With recreational marijuana now legal in Nevada, home of America’s gambling capital, the casino lobby wants federal marijuana banking guidance on how to deal with money connected to state-legal marijuana markets, as reported by the National Law Journal.
On July 31, 2017, the American Gaming Association sent a letter to the United States Treasury to ask for clarity on how the Financial Crimes Enforcement Network’s guidelines on marijuana-related banking apply to casinos.
“To ensure that this trend of state-based marijuana legalization does not lead to unintended consequences for the gaming industry’s operations, we respectfully request clarification regarding the scope and application to our industry of FinCEN’s 2014 marijuana guidance,” wrote Geoff Freeman, President and CEO of the AGA, in the letter.

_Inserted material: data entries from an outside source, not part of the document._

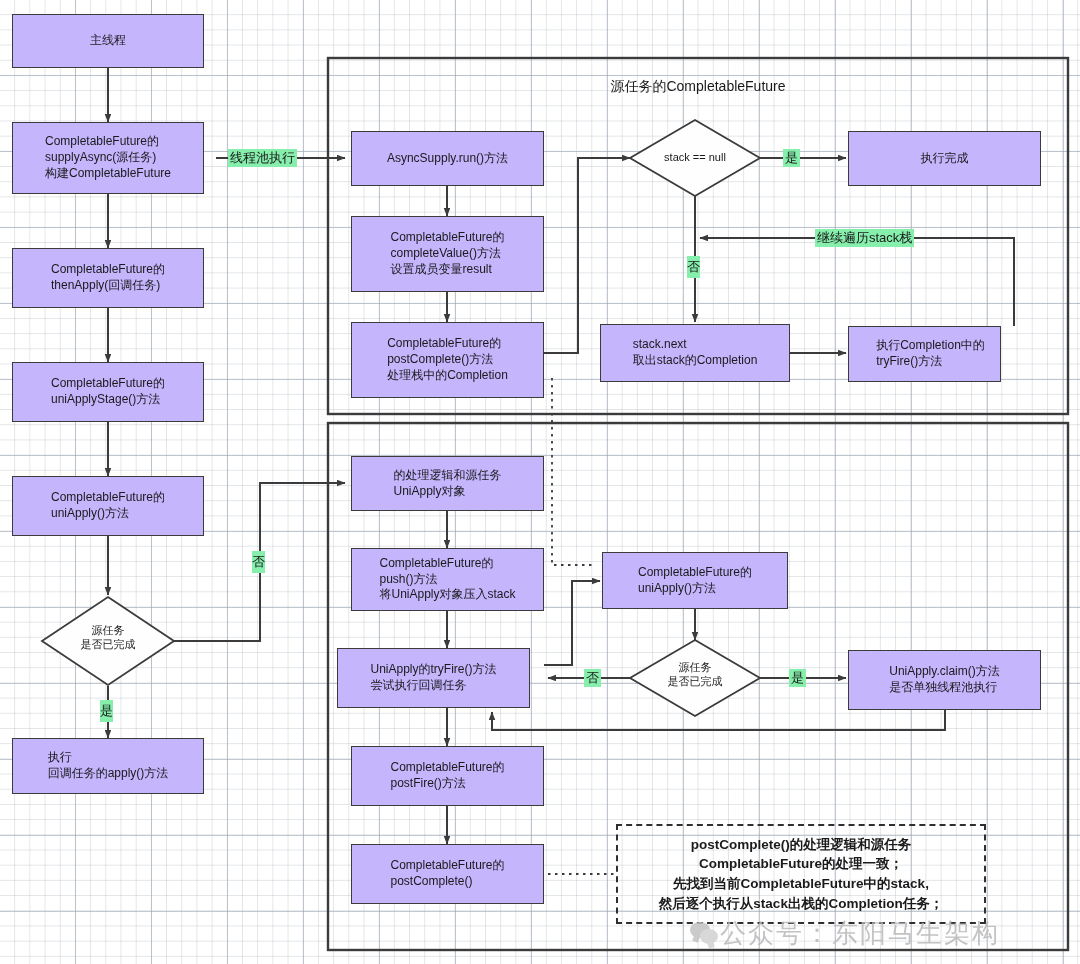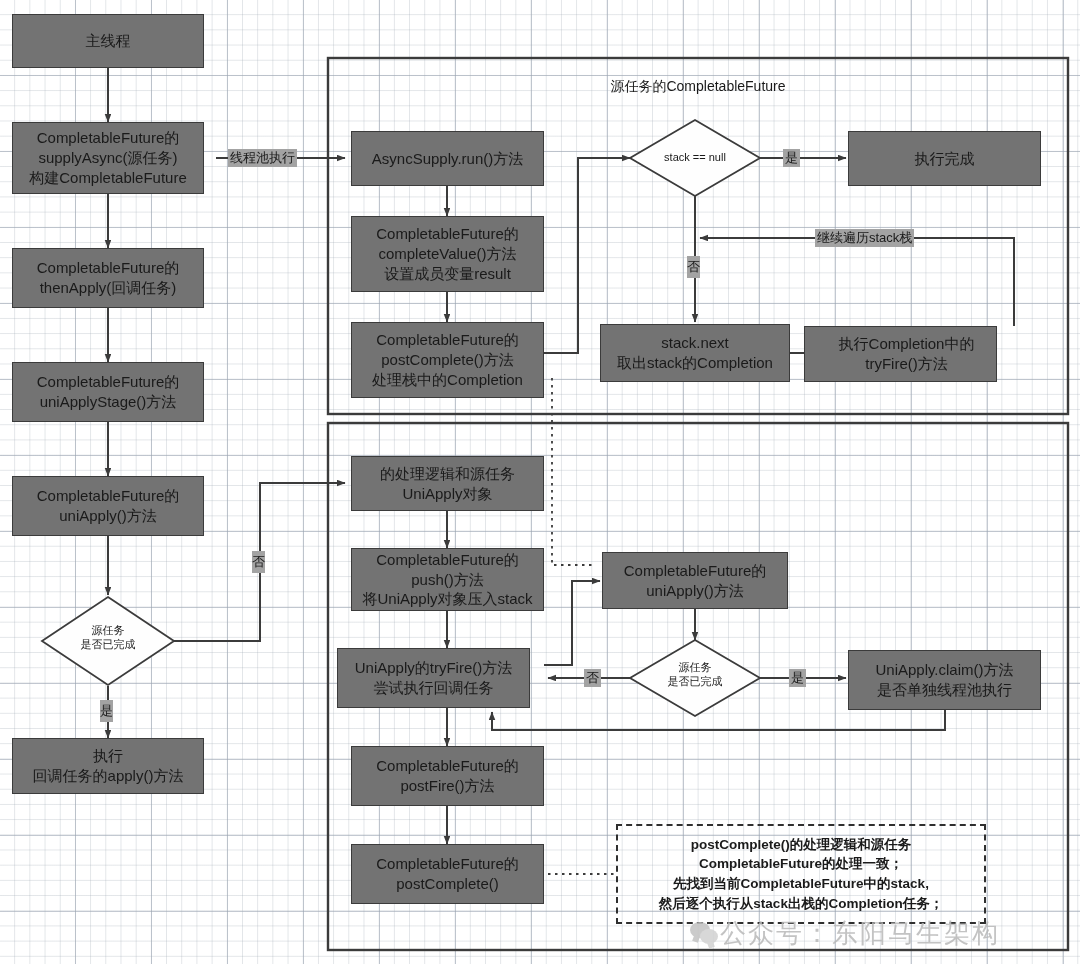--- a/index.html
+++ b/index.html
@@ -23,10 +23,10 @@
   #svg-layer{position:absolute;left:0;top:0;width:1080px;height:964px;}
   .node{
     position:absolute;box-sizing:border-box;
-    border:1.8px solid #3b3b3b;background:#737373;
+    border:1.8px solid #3b3b3b;background:#c4b5fd;
     display:flex;align-items:center;justify-content:center;
-    text-align:center;color:#1a1a1a;line-height:1.32;
-    white-space:pre-line;font-size:15px;
+    text-align:left;color:#1a1a1a;line-height:1.32;
+    white-space:pre-line;font-size:12px;
   }
   .container-label{
     position:absolute;color:#1a1a1a;font-size:14px;text-align:center;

According to Freeman,”the guidance appears designed primarily for banks and other financial institutions that have corporate entity customers. Casino patrons, on the other hand, are individuals.”

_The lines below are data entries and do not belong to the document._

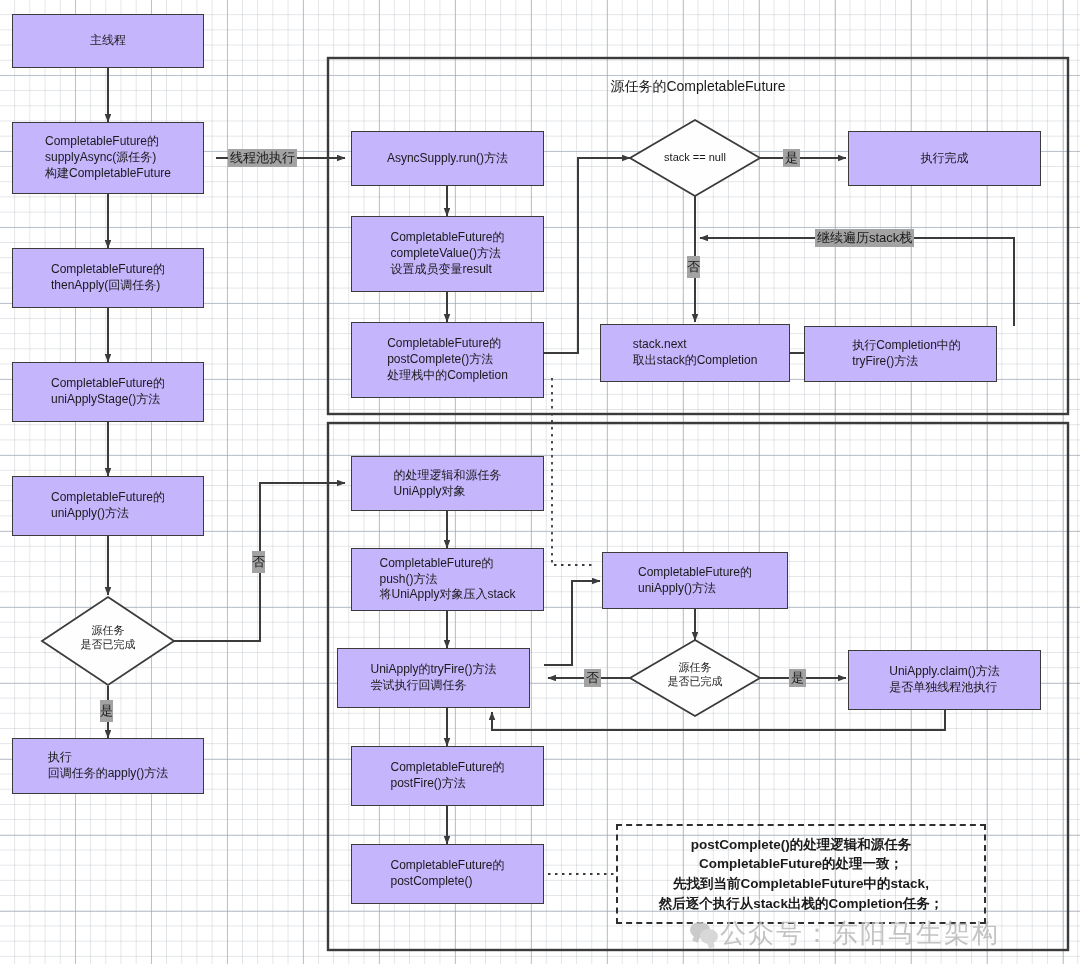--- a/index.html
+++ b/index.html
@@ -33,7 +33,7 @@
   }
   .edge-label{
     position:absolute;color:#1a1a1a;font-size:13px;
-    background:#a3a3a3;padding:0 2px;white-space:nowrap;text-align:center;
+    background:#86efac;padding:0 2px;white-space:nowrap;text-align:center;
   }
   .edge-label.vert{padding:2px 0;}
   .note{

With that in mind, Freeman explained, “Specifically, we need to know whether and how casinos should use the 2014 marijuana guidance for filing [suspicious activity reports] on patrons whose gaming funds appear or are known to be from marijuana-related businesses.”
Considering Isaac Dietrich, CEO of the marijuana app MassRoots (OTCQB:MSRT), was banned from the Wynn casino in Las Vegas this past June and casino magnate Sheldon Adelson is publicly opposed to legalization, clarification on marijuana banking guidance from the U.S. Treasury may be necessary for stakeholders in both the marijuana and gaming industries.